Den Ereignissen in den letzten Jahren und der weltweiten Wirtschaftskrise zum Trotz setzen immer noch zahlreiche Bürger auf große Börsengewinne. Großteils wollen sie jedoch nicht selbst aktiv werden, sondern ihr Geld in fremde Hände geben, so dass sie am Ende ohne den geringsten Aufwand finanziell davon profitieren. Onlinebroker haben diese Klientel für sich erkannt und werben massiv um sie. Im Internet findet man unzählige Anbieter, die mit geringen Gebühren locken, aber man verliert leicht den Überblick und weiß oft nicht, wo man überhaupt mit der Recherche beginnen soll. Dann wird blind der nächstbeste Anbieter beauftragt, der vielleicht sogar ganz passable Ergebnisse erzielt. Am Ende des Jahres wird der vermeintlich gute Jahresabschluss dann aber durch enorme Zusatzkosten erheblich gedrückt.

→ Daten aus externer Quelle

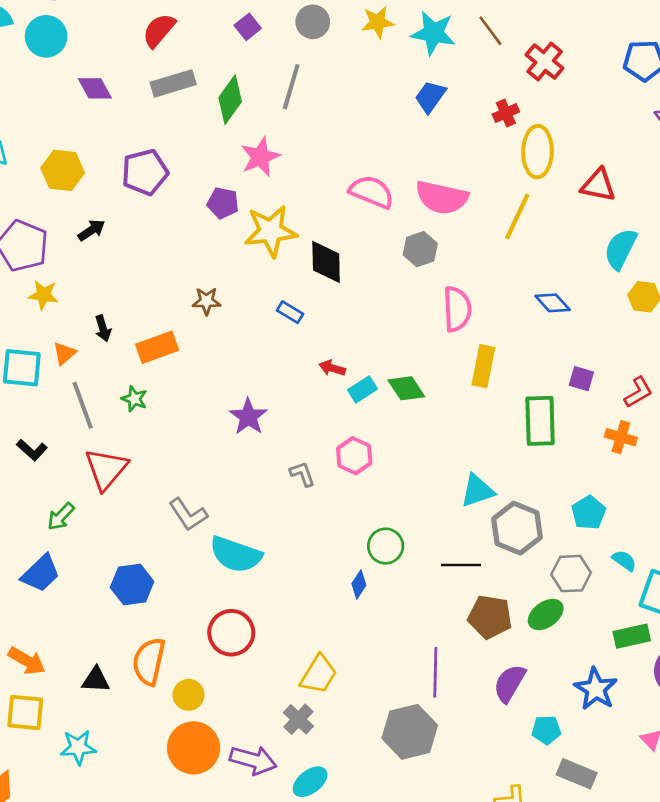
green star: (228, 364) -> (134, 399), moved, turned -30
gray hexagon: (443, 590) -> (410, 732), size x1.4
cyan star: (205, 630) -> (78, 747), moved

Um Kostenfallen vor allem bei Onlinebrokern zu vermeiden, sollte man sich vor der Auftragserteilung die Zeit nehmen, um Vergleiche zwischen unterschiedlichen Anbietern anzustellen. Dabei sind zwei Punkte für alle gültig: Im Ausland kann man nur an einer begrenzten Anzahl an Börsen handeln und außerdem muss man auf telefonische Beratung komplett verzichten. Abhängig vom eigenen Tradingverhalten können diese Nachteile aber relativ unbedeutend sein.

Wenn man beim Vergleich darauf achtet, welche Kosten anfallen – jährliches Fixum, online oder telefonische Orderkosten, Gebühren für das Erstellen oder Ändern eines finanziellen Limits -, kann man schon einen Teil der Anbieter getrost ausschließen und damit auch eine potentielle Kostenfalle. So einen Broker Vergleich finden Sie hier. Achten sie außerdem unbedingt darauf, an wie vielen Börsen gehandelt werden kann und ob zusätzlich ein außerbörslicher Handel möglich ist. Berücksichtigen sie bei ihrer Entscheidung auch, wie oft sie die aktuellen Kurswerte erhalten und ob hier zusätzliche Kosten anfallen können.